Start of Block
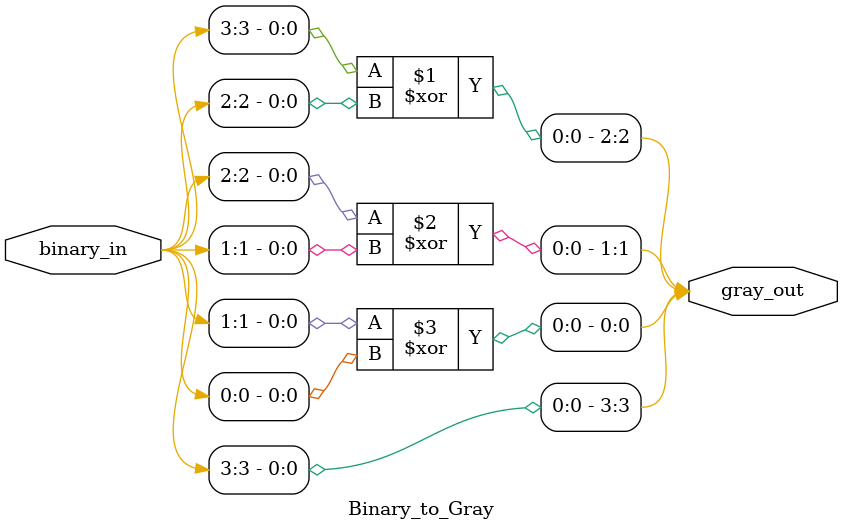
<source format=v>
module Binary_to_Gray (
    input  wire [3:0] binary_in,
    output wire [3:0] gray_out
);

assign gray_out[3] = binary_in[3];
assign gray_out[2] = binary_in[3] ^ binary_in[2]; 
assign gray_out[1] = binary_in[2] ^ binary_in[1];
assign gray_out[0] = binary_in[1] ^ binary_in[0];

endmodule

</source>
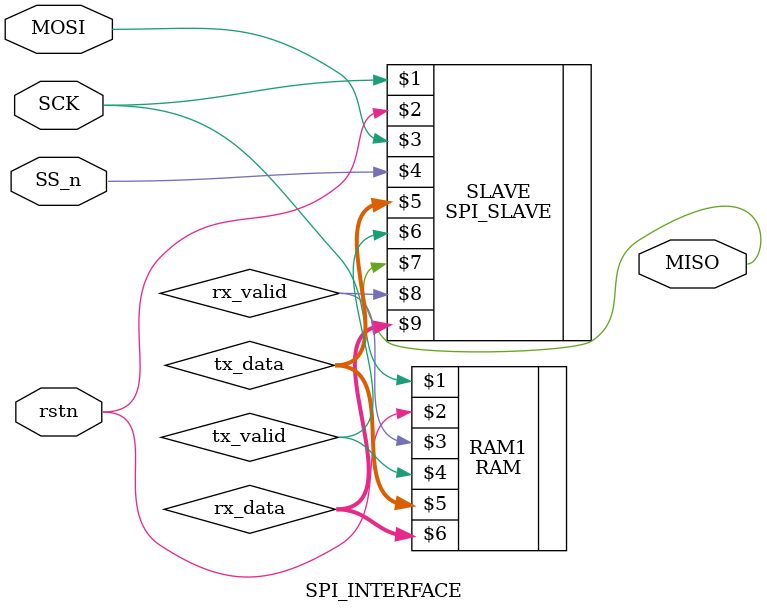
<source format=v>
module SPI_INTERFACE(MOSI,SCK,SS_n,rstn,MISO);
input  MOSI;
input  SCK;
input  SS_n;
input  rstn;
output MISO;

wire [7:0] tx_data;
wire tx_valid;
wire rx_valid;
wire [9:0] rx_data;


SPI_SLAVE #(3'b000,3'b001,3'b010,3'b011,3'b100) 
SLAVE (SCK,rstn,MOSI,SS_n,tx_data,tx_valid,MISO,rx_valid,rx_data);


RAM  #(256,8) RAM1(SCK,rstn,rx_valid,tx_valid,tx_data,rx_data);



endmodule  

//XC7A35TICPG236-1L


</source>
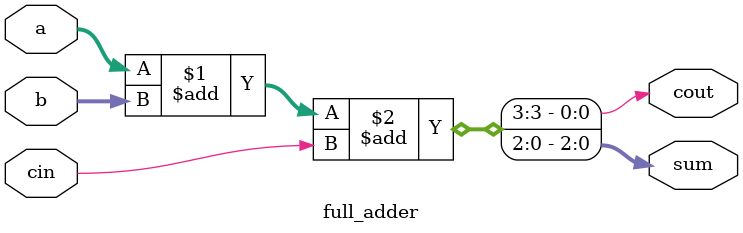
<source format=v>
module full_adder( 
    input [2:0] a, b,
    input cin,
    output cout,
    output [2:0] sum
);
	
// 请完成模块的设计
	
assign {cout, sum} = a + b + cin;	
endmodule

</source>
End of Block
_Your task:_
Copy out, in full, each line above that has the word "MOSI" in it.

_Exercise response:_
module SPI_INTERFACE(MOSI,SCK,SS_n,rstn,MISO);
input  MOSI;
SLAVE (SCK,rstn,MOSI,SS_n,tx_data,tx_valid,MISO,rx_valid,rx_data);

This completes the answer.